Rates notices are based on the current valuation of each property and in Victoria councils are required to value every property each year for the purpose of rating and for land tax.
Valuers use comparative property sales, rental data, location, size, age and condition of a property to determine each property’s individual valuation.
The amount of each rate notice is worked out by multiplying the certified property valuation by the one of seven differential rate categories that is most appropriate for the type of property, such as General/Residential, Farming, Commercial or vacant land.
A cents in the dollar of Capital Improved Value (CIV) formula is used to calculate the amount of rates each individual property owner pays, for example; South Gippsland Shire’s current Industrial rate is 0.340974 per cent or 0.00340974 cents in the dollar of CIV.
The higher the CIV, the higher the rates, and vice versa.
South Gippsland Shire Council’s 2022/23 valuation, certified by the Victorian Valuer General, came in to force as at January 1, 2022, and forms the basis for this year’s rates notices.

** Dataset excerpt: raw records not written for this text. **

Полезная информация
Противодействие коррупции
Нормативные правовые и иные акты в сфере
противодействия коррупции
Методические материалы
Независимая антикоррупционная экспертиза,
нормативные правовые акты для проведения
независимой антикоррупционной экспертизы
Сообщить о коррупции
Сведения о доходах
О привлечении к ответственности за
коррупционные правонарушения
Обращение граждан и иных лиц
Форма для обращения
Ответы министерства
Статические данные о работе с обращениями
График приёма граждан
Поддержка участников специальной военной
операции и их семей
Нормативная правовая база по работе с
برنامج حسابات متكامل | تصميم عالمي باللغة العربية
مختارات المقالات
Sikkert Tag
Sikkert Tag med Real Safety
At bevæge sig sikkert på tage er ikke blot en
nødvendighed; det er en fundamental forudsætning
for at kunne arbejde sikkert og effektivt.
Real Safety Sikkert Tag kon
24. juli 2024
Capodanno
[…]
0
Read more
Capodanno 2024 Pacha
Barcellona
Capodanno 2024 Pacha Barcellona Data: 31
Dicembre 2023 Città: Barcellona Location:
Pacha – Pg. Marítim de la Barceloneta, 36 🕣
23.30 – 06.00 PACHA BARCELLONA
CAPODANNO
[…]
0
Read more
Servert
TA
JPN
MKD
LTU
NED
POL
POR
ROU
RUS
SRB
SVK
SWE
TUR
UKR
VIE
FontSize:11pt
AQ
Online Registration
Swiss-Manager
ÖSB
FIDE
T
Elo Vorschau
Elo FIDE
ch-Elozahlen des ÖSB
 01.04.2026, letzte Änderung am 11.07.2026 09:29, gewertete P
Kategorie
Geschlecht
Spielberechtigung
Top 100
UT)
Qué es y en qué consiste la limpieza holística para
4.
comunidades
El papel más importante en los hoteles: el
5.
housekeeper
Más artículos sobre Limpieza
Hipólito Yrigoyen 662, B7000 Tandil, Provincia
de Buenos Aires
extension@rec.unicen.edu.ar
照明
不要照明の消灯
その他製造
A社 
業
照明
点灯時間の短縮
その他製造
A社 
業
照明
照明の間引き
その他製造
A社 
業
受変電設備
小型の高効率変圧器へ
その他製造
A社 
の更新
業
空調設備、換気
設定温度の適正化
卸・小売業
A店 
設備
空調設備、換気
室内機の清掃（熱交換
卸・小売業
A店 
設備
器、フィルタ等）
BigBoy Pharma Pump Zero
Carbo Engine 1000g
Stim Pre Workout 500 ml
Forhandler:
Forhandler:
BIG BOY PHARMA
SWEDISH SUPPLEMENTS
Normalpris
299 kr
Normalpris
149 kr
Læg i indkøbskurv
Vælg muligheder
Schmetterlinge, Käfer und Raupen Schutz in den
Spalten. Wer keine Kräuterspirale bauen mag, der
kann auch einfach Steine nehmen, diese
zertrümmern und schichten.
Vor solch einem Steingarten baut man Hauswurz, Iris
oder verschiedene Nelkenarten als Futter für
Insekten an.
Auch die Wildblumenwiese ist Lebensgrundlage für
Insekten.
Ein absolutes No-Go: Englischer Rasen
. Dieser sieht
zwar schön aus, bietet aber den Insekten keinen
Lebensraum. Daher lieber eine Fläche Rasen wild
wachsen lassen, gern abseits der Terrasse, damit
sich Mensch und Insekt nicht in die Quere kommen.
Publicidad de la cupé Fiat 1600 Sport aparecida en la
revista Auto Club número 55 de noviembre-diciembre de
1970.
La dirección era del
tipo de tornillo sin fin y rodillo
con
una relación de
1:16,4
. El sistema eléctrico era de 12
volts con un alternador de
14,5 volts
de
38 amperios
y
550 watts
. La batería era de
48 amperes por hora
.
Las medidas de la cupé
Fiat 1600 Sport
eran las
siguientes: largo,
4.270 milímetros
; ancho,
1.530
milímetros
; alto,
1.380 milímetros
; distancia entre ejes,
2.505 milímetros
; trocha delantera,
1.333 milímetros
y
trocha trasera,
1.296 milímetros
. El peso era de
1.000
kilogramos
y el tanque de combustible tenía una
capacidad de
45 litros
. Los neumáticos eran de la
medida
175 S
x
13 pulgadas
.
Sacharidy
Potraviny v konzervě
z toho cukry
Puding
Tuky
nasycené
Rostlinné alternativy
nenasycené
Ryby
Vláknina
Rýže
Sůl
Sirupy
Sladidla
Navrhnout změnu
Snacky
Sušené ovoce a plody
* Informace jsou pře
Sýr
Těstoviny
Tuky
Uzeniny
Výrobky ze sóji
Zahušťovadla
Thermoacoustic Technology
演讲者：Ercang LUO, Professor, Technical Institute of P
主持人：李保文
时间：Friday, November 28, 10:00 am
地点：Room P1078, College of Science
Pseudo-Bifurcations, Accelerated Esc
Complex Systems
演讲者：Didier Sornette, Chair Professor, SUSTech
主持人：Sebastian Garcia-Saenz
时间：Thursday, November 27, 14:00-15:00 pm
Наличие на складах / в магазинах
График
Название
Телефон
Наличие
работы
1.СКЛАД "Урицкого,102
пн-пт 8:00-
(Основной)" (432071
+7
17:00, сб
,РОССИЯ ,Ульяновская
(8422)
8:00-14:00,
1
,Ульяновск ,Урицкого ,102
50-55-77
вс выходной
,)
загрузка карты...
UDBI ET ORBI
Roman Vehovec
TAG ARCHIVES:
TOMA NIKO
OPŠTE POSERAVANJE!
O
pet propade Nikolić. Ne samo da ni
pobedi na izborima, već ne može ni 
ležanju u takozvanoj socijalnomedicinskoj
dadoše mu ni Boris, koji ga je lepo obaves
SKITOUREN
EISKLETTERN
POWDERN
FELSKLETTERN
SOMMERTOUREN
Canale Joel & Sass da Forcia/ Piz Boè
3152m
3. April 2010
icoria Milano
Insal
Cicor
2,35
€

The 22/23 valuation is the last one to be conducted by the shire’s own in-house team of valuers as amendments to the State Valuation of Land Act 1960 saw the Valuer General Victoria take over the role of valuation authority for all councils from July 1, 2022.
All Victorian local government areas, including South Gippsland Shire, will continue to maintain their property valuation data bases. Property owners have the right to object to their valuation if they consider the valuation is not reflective of market value, and the process for doing so is detailed on their rates notice.